3 der dir alle deine Sünde vergibt und heilt alle deine Gebrechen,

4 der dein Leben vom Verderben erlöst, der dich krönet mit Gnade und Barmherzigkeit.

14 Denn er weiß, was für ein Gebilde wir sind; er gedenkt daran, dass wir Staub sind.

15 Ein Mensch ist in seinem Leben wie Gras, er blüht wie eine Blume auf dem Felde;

16 wenn der Wind darüber geht, so ist sie nicht mehr da, und ihre Stätte kennt sie nicht mehr.

17 Aber die Liebe Gottes bleibt für immer bei denen,

18 die seine Liebe annehmen und weitergeben.

Liebe Trauergemeinde,

wenn wir heute von Frau O. Abschied nehmen, dann wollen wir nicht ihr ganzes Leben nacherzählen. Es war kein leichtes Leben, schon von Kindheit an, aber es gab immer wieder auch Dinge, die ihr Freude machten und an die sie sich selber gerne erinnerte.

Erinnerungen an das Leben der Verstorbenen

Dass sie nun gestorben ist, ist traurig. Aber vielleicht ist ihr auch viel erspart geblieben. Lange leiden musste sie nicht.

Was sich Frau O. für ihre Beerdigung gewünscht hat, hat mich beeindruckt und mir zu denken gegeben. Sie wollte nicht, dass man bei der Trauerfeier Erde auf ihren Sarg wirft, sondern Rosenblätter streut. Diesen Wunsch werde ich respektieren. Dabei denke ich an den Bibelvers, den wir gehört haben (Psalm 103, 15):

Ein Mensch … blüht wie eine Blume auf dem Felde.

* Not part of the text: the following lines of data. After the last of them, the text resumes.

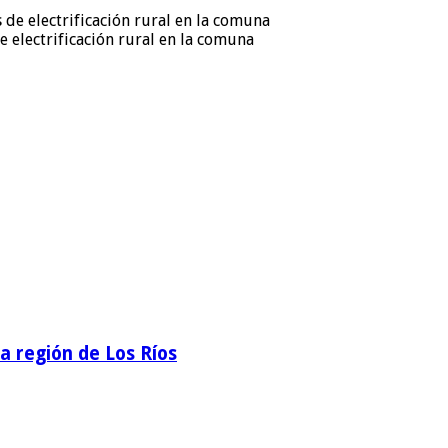
e electrificación rural en la comuna
la región de Los Ríos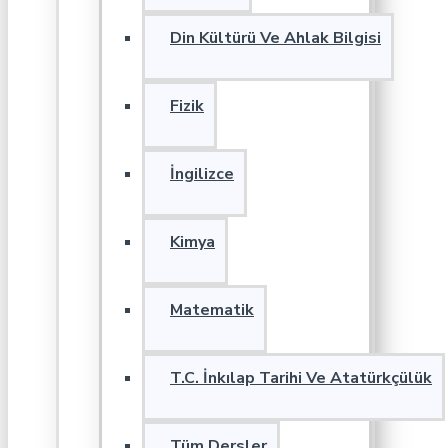
Din Kültürü Ve Ahlak Bilgisi
Fizik
İngilizce
Kimya
Matematik
T.C. İnkılap Tarihi Ve Atatürkçülük
Tüm Dersler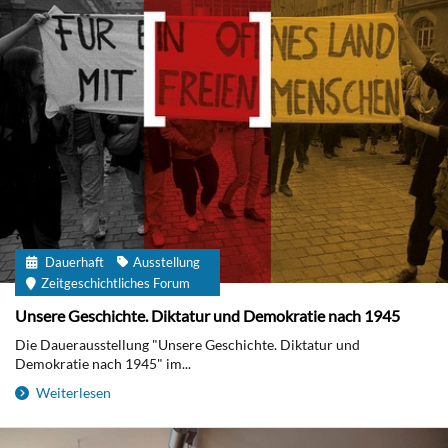
Dauerhaft
Ausstellung
Zeitgeschichtliches Forum
Unsere Geschichte. Diktatur und Demokratie nach 1945
Die Dauerausstellung "Unsere Geschichte. Diktatur und
Demokratie nach 1945" im...
Weiterlesen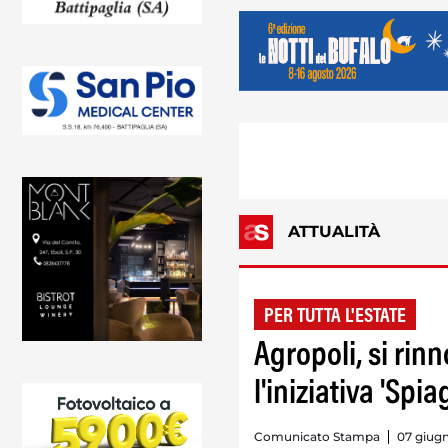
ATTUALITÀ
PER TUTTA L'ESTATE
Agropoli, si ri
l'iniziativa 'Spia
Comunicato Stampa
07 giugn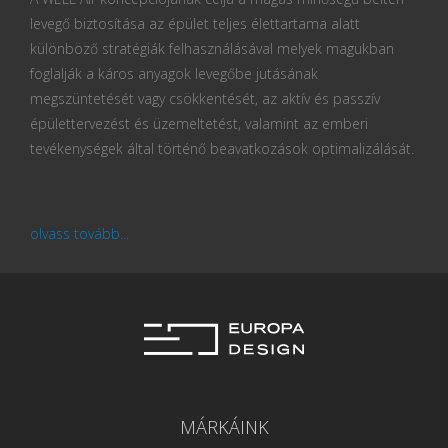
levegő biztosítása az épület teljes élettartama alatt
különböző stratégiák felhasználásával melyek magukban
foglalják a káros anyagok levegőbe jutásának
megszüntetését vagy csökkentését, az aktív és passzív
épülettervezést és üzemeltetést, valamint az emberi
tevékenységek által történő beavatkozások optimalizálását.
olvass tovább...
MÁRKÁINK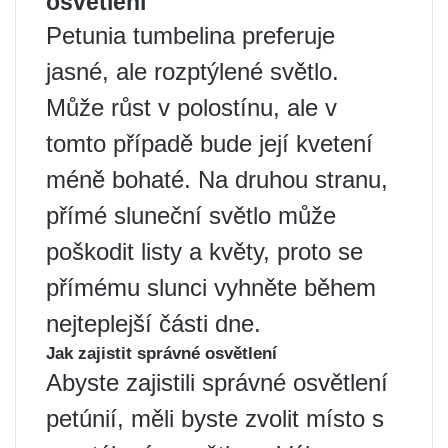
osvětlení
Petunia tumbelina preferuje
jasné, ale rozptýlené světlo.
Může růst v polostínu, ale v
tomto případě bude její kvetení
méně bohaté. Na druhou stranu,
přímé sluneční světlo může
poškodit listy a květy, proto se
přímému slunci vyhněte během
nejteplejší části dne.
Jak zajistit správné osvětlení
Abyste zajistili správné osvětlení
petúnií, měli byste zvolit místo s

Sicher sind wir von Erde genommen, unser Körper ist aus Material von der Erde und kehrt zur Erde zurück, wenn wir sterben. Aber in der Zwischenzeit blühen wir. Wir Menschen sind wie Blumen mit zarten Blütenblättern, die mit ihrem Duft und ihrer Schönheit Freude verbreiten können. Wir sind sehr verletzbar und manchmal können wir – wie die Rose mit ihren Dornen – auch andere verletzen. Aber am Wichtigsten ist: diese besondere Blume, die Rose, erinnert uns an die Liebe.

Vielleicht kann man sagen: Was für die Rose ihr Duft, ist für uns Menschen die Liebe. Die Rose tut nichts weiter dafür, sie duftet einfach, sie erfreut Menschen mit ihrer Schönheit. Wenn wir Menschen spüren, dass einer uns liebt, oder wenn wir einen anderen Menschen lieben, ist es ganz ähnlich: Das ist dann einfach so, das kommt von innen, das machen wir nicht bewusst. Wir nehmen einander an, so wie wir sind.

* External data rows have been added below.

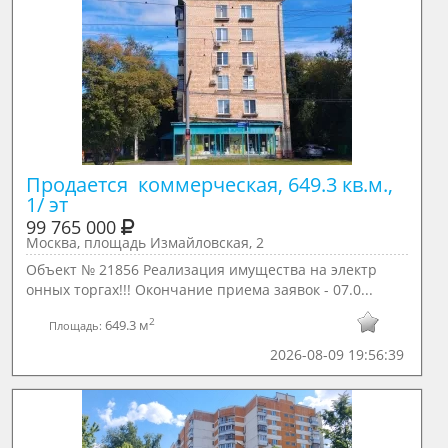
Продается  коммерческая, 649.3 кв.м., 
1/ эт
99 765 000
Москва, площадь Измайловская, 2
Объект № 21856 Реализация имущества на электр
онных торгах!!! Окончание приема заявок - 07.0...
2
649.3 м
Площадь:
2026-08-09 19:56:39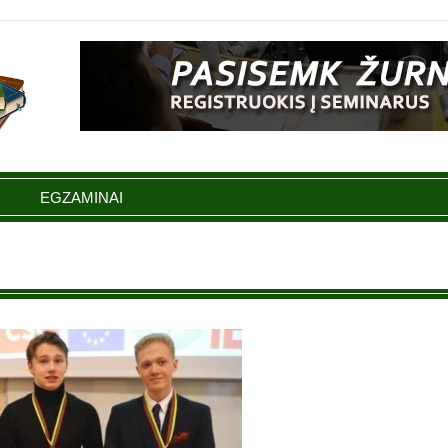
EGZAMINAI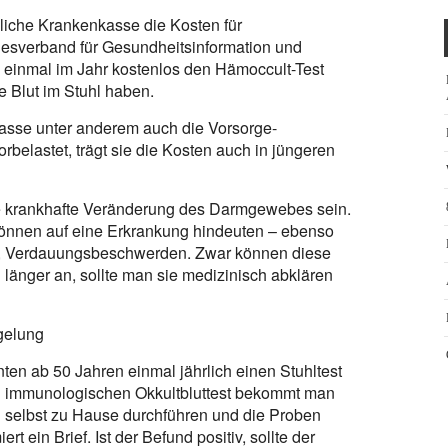
liche Krankenkasse die Kosten für
desverband für Gesundheitsinformation und
 einmal im Jahr kostenlos den Hämoccult-Test
ie Blut im Stuhl haben.
asse unter anderem auch die Vorsorge-
rbelastet, trägt sie die Kosten auch in jüngeren
ine krankhafte Veränderung des Darmgewebes sein.
önnen auf eine Erkrankung hindeuten – ebenso
l, Verdauungsbeschwerden. Zwar können diese
länger an, sollte man sie medizinisch abklären
egelung
ten ab 50 Jahren einmal jährlich einen Stuhltest
 immunologischen Okkultbluttest bekommt man
 selbst zu Hause durchführen und die Proben
 ein Brief. Ist der Befund positiv, sollte der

Diese Liebe macht unser Leben kostbar. Die Bibel sagt, dass die Liebe von Gott kommt. Und wenn wir sterben, dann kehren wir zu dieser Liebe zurück. Alles, was wir an Liebe in unserem Leben bekommen und verschenken, das geht nicht verloren. Dafür kann es ein schönes Zeichen sein, wenn wir gleich beim Abschied von Frau O. Rosen auf ihr Grab streuen. Amen.

Du, Gott der Liebe, wir bitten dich: nimm Frau O. in deine ewige Liebe auf und schenke ihr Ruhe und Frieden.

Du, Gott der Liebe, lass uns nicht vergessen, was du uns Gutes getan hast. Wir sind dankbar für alles, was Frau O. an Liebe empfangen und geben konnte. Wir vertrauen dir auch an, was belastend und bedrückend war und ist. Begleite uns in unserer Trauer und gib uns die Kraft, die wir brauchen. Amen.

Nachdem Frau O. im Alter von [über 50] Jahren gestorben ist, sind wir gemeinsam hier, sie zu begraben. Wir vertrauen sie der Liebe Gottes an und legen ihren Leib in Gottes Erde:

Wie eine Blume blühen wir,
wie eine Blume welken wir,
aber die Liebe bleibt ewig.

Wir sind Staub, von Erde genommen, und kehren zurück zur Erde, aus der unser Leib gemacht ist. Aber in der Hoffnung sind wir bei Gott, der uns für immer aufbewahrt in seiner Liebe.